I'm trying to find a way to express the relation $y=x!$ as a $\Sigma_1$ formula. Here's what I've got so far:
I know that we can code the sequence $0!,1!,2!,...,x!$ in the pair $(c,d)$ using a $\beta$-function. I also know that there is a nice $\Delta_0$ (and therefore $\Sigma_1$) formula expressing $m = \beta(c,d,n)$, so let's call this formula $B(c,d,n,m)$.
I think that my formula should look like
\begin{equation*} \exists c\exists d \bigg(B(c,d,0,1) \land \\ \forall i <x \big(\beta(c,d,s(i)) = s(i)\times\beta(c,d,i)\big) \land \\ B(c,d,x,y)\bigg) \end{equation*}
(Apologies for the rough formatting).
What I'm stuck on is how to express the middle line. I know how to express that a $\beta$-function is equal to a constant, but I don't know how to deal with the fact that it appears on both sides of the equality sign.

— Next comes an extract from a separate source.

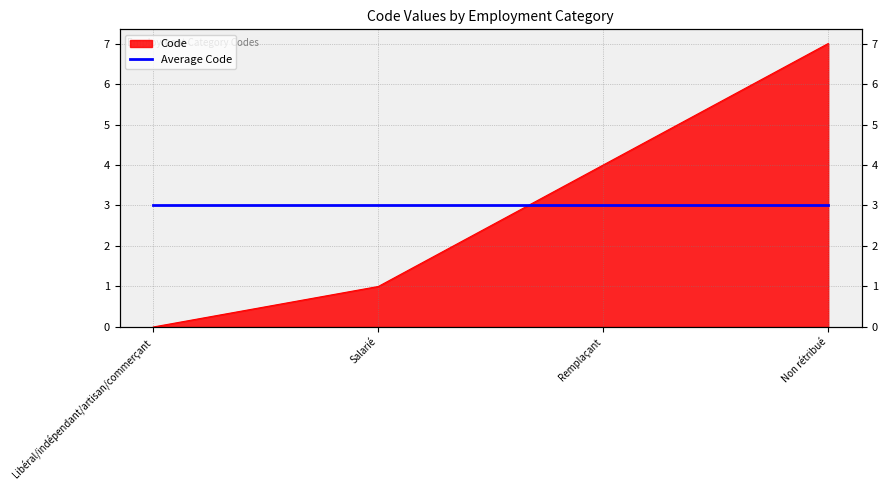

What is the difference between the maximum and second lowest values?

6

You have two invocations of the $\beta$ function, so introduce a fresh variable to stand for each function value:
$$ \beta(c,d,s(i)) = s(i)\times \beta(c,d,i) $$ becomes $$ \exists v\exists w(\; B(c,d,s(i),v) \land B(c,d,i,w) \land v = s(i)\times w \;) $$ (or alternatively $$ \forall v\forall w(\; B(c,d,s(i),v) \land B(c,d,i,w) \to v = s(i)\times w \;) $$ but for the $\exists$ variants you can make the quantifiers bounded simply by stipulating that $v$ and $w$ must be less than something that you quantify once and for all together with $c$ and $d$, such that the end result is still $\Sigma_1$).